_Input material_

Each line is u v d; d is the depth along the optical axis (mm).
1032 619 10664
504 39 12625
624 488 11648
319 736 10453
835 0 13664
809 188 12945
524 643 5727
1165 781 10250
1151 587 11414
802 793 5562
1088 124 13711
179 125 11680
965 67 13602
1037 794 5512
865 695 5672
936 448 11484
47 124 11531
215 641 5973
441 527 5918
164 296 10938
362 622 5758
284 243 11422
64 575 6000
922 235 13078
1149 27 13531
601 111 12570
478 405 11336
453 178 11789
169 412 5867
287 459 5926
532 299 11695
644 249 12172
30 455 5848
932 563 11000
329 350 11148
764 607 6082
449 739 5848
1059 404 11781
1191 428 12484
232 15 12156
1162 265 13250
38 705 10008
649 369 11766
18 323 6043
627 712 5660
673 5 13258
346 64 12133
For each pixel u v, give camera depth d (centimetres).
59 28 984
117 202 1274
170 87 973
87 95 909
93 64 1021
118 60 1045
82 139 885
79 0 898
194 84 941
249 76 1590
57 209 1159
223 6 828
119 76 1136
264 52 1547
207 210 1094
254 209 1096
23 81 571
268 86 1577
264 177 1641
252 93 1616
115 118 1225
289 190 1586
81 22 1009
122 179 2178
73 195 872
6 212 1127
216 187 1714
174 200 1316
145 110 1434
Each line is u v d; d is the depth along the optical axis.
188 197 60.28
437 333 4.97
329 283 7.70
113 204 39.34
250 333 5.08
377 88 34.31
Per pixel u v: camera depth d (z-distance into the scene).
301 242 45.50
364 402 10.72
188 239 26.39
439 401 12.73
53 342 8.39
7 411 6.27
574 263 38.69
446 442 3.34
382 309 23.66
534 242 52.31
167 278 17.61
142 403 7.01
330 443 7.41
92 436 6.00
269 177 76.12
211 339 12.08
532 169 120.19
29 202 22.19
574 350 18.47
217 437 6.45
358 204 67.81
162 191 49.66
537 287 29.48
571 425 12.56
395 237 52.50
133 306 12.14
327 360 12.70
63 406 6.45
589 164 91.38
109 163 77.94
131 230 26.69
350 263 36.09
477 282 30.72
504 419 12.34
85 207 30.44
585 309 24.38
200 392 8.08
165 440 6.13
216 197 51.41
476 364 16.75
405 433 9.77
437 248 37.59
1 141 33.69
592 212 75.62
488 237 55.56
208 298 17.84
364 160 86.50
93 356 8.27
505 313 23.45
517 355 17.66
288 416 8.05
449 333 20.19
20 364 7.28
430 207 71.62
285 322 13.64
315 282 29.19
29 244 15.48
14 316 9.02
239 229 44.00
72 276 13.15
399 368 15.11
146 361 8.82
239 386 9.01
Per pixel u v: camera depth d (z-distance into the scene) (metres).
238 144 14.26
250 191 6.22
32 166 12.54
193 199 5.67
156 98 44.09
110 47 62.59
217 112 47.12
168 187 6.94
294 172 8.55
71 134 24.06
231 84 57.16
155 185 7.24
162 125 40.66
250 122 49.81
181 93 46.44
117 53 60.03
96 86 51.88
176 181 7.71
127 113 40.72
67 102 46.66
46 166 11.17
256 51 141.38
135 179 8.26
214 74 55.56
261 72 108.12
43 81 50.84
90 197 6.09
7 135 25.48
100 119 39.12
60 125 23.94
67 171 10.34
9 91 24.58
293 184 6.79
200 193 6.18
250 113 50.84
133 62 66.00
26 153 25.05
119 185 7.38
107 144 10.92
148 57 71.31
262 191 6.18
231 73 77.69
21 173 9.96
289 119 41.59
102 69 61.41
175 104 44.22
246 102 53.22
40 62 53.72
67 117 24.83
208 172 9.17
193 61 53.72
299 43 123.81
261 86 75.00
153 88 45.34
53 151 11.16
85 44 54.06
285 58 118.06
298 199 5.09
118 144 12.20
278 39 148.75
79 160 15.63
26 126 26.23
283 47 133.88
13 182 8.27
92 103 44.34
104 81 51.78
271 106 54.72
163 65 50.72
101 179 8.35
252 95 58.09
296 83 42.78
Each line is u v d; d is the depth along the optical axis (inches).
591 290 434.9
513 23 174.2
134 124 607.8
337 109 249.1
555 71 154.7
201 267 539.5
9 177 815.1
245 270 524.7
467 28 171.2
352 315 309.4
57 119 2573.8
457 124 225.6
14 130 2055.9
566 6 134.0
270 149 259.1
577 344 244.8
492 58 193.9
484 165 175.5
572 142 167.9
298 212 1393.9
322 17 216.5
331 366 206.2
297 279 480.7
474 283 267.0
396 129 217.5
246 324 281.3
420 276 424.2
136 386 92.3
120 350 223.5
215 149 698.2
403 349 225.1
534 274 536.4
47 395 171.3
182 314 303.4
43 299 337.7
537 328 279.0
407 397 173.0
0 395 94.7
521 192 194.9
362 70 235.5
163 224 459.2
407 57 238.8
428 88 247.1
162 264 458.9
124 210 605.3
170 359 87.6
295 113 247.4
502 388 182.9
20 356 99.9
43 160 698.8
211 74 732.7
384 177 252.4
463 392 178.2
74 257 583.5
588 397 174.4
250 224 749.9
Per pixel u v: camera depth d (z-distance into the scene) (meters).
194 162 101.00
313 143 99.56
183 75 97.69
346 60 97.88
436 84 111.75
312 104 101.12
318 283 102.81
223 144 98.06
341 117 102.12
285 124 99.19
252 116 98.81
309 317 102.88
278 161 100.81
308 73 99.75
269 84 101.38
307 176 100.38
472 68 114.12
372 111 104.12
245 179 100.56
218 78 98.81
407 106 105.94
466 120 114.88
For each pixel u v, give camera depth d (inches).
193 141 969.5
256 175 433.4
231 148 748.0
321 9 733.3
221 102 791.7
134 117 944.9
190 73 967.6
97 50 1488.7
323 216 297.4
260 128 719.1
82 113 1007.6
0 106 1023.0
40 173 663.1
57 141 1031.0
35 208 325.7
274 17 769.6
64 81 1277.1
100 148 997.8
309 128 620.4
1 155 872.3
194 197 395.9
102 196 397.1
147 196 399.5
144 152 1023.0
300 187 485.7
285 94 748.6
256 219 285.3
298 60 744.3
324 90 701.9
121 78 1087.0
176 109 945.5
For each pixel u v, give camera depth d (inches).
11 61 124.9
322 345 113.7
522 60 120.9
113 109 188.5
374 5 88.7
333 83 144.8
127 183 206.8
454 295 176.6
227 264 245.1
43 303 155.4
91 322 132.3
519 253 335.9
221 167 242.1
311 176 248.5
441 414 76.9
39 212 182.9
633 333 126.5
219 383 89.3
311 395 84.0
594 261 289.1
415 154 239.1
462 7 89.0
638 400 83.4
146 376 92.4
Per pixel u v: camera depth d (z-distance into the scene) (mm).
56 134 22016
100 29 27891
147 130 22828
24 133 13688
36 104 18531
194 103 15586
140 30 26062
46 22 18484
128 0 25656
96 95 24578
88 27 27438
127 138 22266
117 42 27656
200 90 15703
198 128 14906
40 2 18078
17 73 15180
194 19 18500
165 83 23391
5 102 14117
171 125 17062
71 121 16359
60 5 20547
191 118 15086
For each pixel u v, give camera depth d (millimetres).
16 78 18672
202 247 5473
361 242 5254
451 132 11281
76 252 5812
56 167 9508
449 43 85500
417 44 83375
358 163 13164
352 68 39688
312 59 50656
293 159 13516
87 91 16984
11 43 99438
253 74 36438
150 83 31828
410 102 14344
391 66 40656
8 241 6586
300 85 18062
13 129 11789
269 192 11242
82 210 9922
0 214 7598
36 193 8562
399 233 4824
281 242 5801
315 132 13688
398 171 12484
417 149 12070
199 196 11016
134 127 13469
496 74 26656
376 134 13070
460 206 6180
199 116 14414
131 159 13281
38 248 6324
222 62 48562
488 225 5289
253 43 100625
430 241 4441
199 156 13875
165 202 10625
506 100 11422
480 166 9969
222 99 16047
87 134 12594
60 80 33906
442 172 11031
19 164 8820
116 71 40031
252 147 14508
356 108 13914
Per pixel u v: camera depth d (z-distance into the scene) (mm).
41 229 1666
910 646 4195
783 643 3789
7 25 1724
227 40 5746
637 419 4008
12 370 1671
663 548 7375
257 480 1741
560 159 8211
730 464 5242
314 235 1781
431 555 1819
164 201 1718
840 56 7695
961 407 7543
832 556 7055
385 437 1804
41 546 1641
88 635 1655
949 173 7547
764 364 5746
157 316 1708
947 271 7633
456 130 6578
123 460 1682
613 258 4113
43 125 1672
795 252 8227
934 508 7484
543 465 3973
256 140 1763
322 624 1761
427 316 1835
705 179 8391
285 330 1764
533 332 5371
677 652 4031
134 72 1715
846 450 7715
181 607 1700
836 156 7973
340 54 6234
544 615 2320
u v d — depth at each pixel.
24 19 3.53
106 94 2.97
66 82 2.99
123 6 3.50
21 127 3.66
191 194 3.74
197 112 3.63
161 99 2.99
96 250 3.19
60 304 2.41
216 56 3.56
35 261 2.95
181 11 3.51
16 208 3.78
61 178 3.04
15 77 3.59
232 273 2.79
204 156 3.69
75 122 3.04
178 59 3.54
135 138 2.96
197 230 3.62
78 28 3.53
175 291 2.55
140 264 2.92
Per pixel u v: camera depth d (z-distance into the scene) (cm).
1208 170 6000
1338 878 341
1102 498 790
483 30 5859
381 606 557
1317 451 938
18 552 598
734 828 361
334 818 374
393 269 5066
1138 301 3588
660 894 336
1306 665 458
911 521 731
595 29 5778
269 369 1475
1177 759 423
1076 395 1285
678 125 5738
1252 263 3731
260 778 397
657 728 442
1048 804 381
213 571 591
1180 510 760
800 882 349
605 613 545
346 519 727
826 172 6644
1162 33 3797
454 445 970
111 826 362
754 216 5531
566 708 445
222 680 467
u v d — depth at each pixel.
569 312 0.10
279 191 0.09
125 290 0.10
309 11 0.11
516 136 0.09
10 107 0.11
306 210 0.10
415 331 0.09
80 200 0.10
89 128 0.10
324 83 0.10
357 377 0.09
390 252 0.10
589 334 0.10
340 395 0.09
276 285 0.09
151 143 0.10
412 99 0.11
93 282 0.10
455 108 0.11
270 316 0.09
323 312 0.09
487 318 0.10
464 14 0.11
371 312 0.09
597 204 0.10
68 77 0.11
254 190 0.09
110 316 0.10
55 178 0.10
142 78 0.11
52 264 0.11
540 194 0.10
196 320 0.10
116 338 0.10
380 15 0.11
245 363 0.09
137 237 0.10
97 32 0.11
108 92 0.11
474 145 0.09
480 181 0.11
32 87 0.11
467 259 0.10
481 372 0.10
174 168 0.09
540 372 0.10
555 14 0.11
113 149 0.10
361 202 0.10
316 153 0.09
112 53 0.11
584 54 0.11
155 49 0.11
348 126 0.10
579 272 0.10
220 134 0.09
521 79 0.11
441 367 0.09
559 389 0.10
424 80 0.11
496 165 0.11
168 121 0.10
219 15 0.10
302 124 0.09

_Task requirements_
Everything from the first line of the records above through the line containing "1 141 33.69" should be restated word for word; leave out all other lines.

_Answer below_
Each line is u v d; d is the depth along the optical axis (mm).
1032 619 10664
504 39 12625
624 488 11648
319 736 10453
835 0 13664
809 188 12945
524 643 5727
1165 781 10250
1151 587 11414
802 793 5562
1088 124 13711
179 125 11680
965 67 13602
1037 794 5512
865 695 5672
936 448 11484
47 124 11531
215 641 5973
441 527 5918
164 296 10938
362 622 5758
284 243 11422
64 575 6000
922 235 13078
1149 27 13531
601 111 12570
478 405 11336
453 178 11789
169 412 5867
287 459 5926
532 299 11695
644 249 12172
30 455 5848
932 563 11000
329 350 11148
764 607 6082
449 739 5848
1059 404 11781
1191 428 12484
232 15 12156
1162 265 13250
38 705 10008
649 369 11766
18 323 6043
627 712 5660
673 5 13258
346 64 12133
For each pixel u v, give camera depth d (centimetres).
59 28 984
117 202 1274
170 87 973
87 95 909
93 64 1021
118 60 1045
82 139 885
79 0 898
194 84 941
249 76 1590
57 209 1159
223 6 828
119 76 1136
264 52 1547
207 210 1094
254 209 1096
23 81 571
268 86 1577
264 177 1641
252 93 1616
115 118 1225
289 190 1586
81 22 1009
122 179 2178
73 195 872
6 212 1127
216 187 1714
174 200 1316
145 110 1434
Each line is u v d; d is the depth along the optical axis.
188 197 60.28
437 333 4.97
329 283 7.70
113 204 39.34
250 333 5.08
377 88 34.31
Per pixel u v: camera depth d (z-distance into the scene).
301 242 45.50
364 402 10.72
188 239 26.39
439 401 12.73
53 342 8.39
7 411 6.27
574 263 38.69
446 442 3.34
382 309 23.66
534 242 52.31
167 278 17.61
142 403 7.01
330 443 7.41
92 436 6.00
269 177 76.12
211 339 12.08
532 169 120.19
29 202 22.19
574 350 18.47
217 437 6.45
358 204 67.81
162 191 49.66
537 287 29.48
571 425 12.56
395 237 52.50
133 306 12.14
327 360 12.70
63 406 6.45
589 164 91.38
109 163 77.94
131 230 26.69
350 263 36.09
477 282 30.72
504 419 12.34
85 207 30.44
585 309 24.38
200 392 8.08
165 440 6.13
216 197 51.41
476 364 16.75
405 433 9.77
437 248 37.59
1 141 33.69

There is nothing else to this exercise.